┌─ Input material
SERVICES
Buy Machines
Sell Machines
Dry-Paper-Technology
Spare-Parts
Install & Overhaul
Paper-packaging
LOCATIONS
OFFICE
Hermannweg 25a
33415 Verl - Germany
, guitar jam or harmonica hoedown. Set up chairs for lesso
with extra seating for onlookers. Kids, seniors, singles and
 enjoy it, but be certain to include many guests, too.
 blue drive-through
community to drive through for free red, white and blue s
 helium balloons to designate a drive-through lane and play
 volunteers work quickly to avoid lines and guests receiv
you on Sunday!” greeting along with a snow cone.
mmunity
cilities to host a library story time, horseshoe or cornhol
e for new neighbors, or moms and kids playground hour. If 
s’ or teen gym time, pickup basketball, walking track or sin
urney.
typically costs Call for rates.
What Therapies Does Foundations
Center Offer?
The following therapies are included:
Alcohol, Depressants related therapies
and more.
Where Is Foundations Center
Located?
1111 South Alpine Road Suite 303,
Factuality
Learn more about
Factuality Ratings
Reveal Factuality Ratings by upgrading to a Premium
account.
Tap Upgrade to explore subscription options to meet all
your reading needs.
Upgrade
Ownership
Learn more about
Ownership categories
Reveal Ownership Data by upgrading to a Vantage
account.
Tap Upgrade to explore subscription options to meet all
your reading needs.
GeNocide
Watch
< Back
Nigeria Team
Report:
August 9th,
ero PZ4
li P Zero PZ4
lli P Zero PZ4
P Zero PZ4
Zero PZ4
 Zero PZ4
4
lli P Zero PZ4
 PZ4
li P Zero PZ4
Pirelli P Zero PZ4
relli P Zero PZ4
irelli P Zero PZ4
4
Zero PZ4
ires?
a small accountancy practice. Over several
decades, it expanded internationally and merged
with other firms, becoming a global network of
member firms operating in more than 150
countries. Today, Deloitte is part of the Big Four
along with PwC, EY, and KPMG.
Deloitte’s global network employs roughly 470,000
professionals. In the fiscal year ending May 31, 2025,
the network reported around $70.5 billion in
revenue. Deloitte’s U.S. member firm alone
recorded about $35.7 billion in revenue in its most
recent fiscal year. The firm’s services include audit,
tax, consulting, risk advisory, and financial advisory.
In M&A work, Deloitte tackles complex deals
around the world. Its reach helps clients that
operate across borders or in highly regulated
└─
Give back every line of the records above word for word, in the same order and with the same line breaks.

SERVICES
Buy Machines
Sell Machines
Dry-Paper-Technology
Spare-Parts
Install & Overhaul
Paper-packaging
LOCATIONS
OFFICE
Hermannweg 25a
33415 Verl - Germany
, guitar jam or harmonica hoedown. Set up chairs for lesso
with extra seating for onlookers. Kids, seniors, singles and
 enjoy it, but be certain to include many guests, too.
 blue drive-through
community to drive through for free red, white and blue s
 helium balloons to designate a drive-through lane and play
 volunteers work quickly to avoid lines and guests receiv
you on Sunday!” greeting along with a snow cone.
mmunity
cilities to host a library story time, horseshoe or cornhol
e for new neighbors, or moms and kids playground hour. If 
s’ or teen gym time, pickup basketball, walking track or sin
urney.
typically costs Call for rates.
What Therapies Does Foundations
Center Offer?
The following therapies are included:
Alcohol, Depressants related therapies
and more.
Where Is Foundations Center
Located?
1111 South Alpine Road Suite 303,
Factuality
Learn more about
Factuality Ratings
Reveal Factuality Ratings by upgrading to a Premium
account.
Tap Upgrade to explore subscription options to meet all
your reading needs.
Upgrade
Ownership
Learn more about
Ownership categories
Reveal Ownership Data by upgrading to a Vantage
account.
Tap Upgrade to explore subscription options to meet all
your reading needs.
GeNocide
Watch
< Back
Nigeria Team
Report:
August 9th,
ero PZ4
li P Zero PZ4
lli P Zero PZ4
P Zero PZ4
Zero PZ4
 Zero PZ4
4
lli P Zero PZ4
 PZ4
li P Zero PZ4
Pirelli P Zero PZ4
relli P Zero PZ4
irelli P Zero PZ4
4
Zero PZ4
ires?
a small accountancy practice. Over several
decades, it expanded internationally and merged
with other firms, becoming a global network of
member firms operating in more than 150
countries. Today, Deloitte is part of the Big Four
along with PwC, EY, and KPMG.
Deloitte’s global network employs roughly 470,000
professionals. In the fiscal year ending May 31, 2025,
the network reported around $70.5 billion in
revenue. Deloitte’s U.S. member firm alone
recorded about $35.7 billion in revenue in its most
recent fiscal year. The firm’s services include audit,
tax, consulting, risk advisory, and financial advisory.
In M&A work, Deloitte tackles complex deals
around the world. Its reach helps clients that
operate across borders or in highly regulated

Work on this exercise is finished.